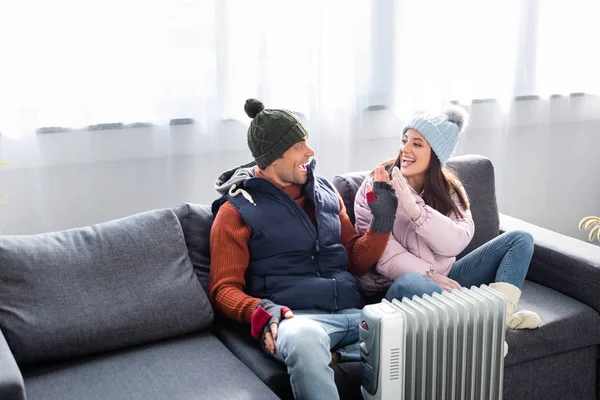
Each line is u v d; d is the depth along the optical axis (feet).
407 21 9.78
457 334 6.66
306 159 7.13
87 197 8.49
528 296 7.94
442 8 9.96
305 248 7.05
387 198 7.20
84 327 6.27
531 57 10.95
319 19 9.14
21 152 7.98
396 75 9.92
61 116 8.09
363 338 6.30
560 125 11.68
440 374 6.62
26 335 6.08
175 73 8.54
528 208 11.87
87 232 6.83
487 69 10.61
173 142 8.76
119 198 8.66
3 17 7.61
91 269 6.55
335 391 5.91
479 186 8.64
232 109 8.96
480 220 8.56
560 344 7.36
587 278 7.71
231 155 9.15
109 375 6.07
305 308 6.88
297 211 7.10
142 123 8.50
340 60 9.43
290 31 9.03
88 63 8.07
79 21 7.93
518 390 7.32
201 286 6.98
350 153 9.84
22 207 8.15
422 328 6.41
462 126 7.89
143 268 6.73
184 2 8.38
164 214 7.10
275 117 7.00
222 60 8.74
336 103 9.56
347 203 8.05
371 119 9.95
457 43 10.27
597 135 12.03
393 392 6.27
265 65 8.98
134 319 6.47
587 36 11.30
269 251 6.98
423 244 7.60
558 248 8.09
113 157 8.47
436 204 7.72
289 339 5.99
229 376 6.06
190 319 6.75
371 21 9.61
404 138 7.78
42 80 7.91
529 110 11.23
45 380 6.00
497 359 6.80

▬▬▬▬▬▬▬▬▬▬

- **WHAT YOU NEED TO DO**
Write the listing out in full, exactly; no images.

- **TASK OUTPUT**
Each line is u v d; d is the depth along the optical axis (feet).
407 21 9.78
457 334 6.66
306 159 7.13
87 197 8.49
528 296 7.94
442 8 9.96
305 248 7.05
387 198 7.20
84 327 6.27
531 57 10.95
319 19 9.14
21 152 7.98
396 75 9.92
61 116 8.09
363 338 6.30
560 125 11.68
440 374 6.62
26 335 6.08
175 73 8.54
528 208 11.87
87 232 6.83
487 69 10.61
173 142 8.76
119 198 8.66
3 17 7.61
91 269 6.55
335 391 5.91
479 186 8.64
232 109 8.96
480 220 8.56
560 344 7.36
587 278 7.71
231 155 9.15
109 375 6.07
305 308 6.88
297 211 7.10
142 123 8.50
340 60 9.43
290 31 9.03
88 63 8.07
79 21 7.93
518 390 7.32
201 286 6.98
350 153 9.84
22 207 8.15
422 328 6.41
462 126 7.89
143 268 6.73
184 2 8.38
164 214 7.10
275 117 7.00
222 60 8.74
336 103 9.56
347 203 8.05
371 119 9.95
457 43 10.27
597 135 12.03
393 392 6.27
265 65 8.98
134 319 6.47
587 36 11.30
269 251 6.98
423 244 7.60
558 248 8.09
113 157 8.47
436 204 7.72
289 339 5.99
229 376 6.06
190 319 6.75
371 21 9.61
404 138 7.78
42 80 7.91
529 110 11.23
45 380 6.00
497 359 6.80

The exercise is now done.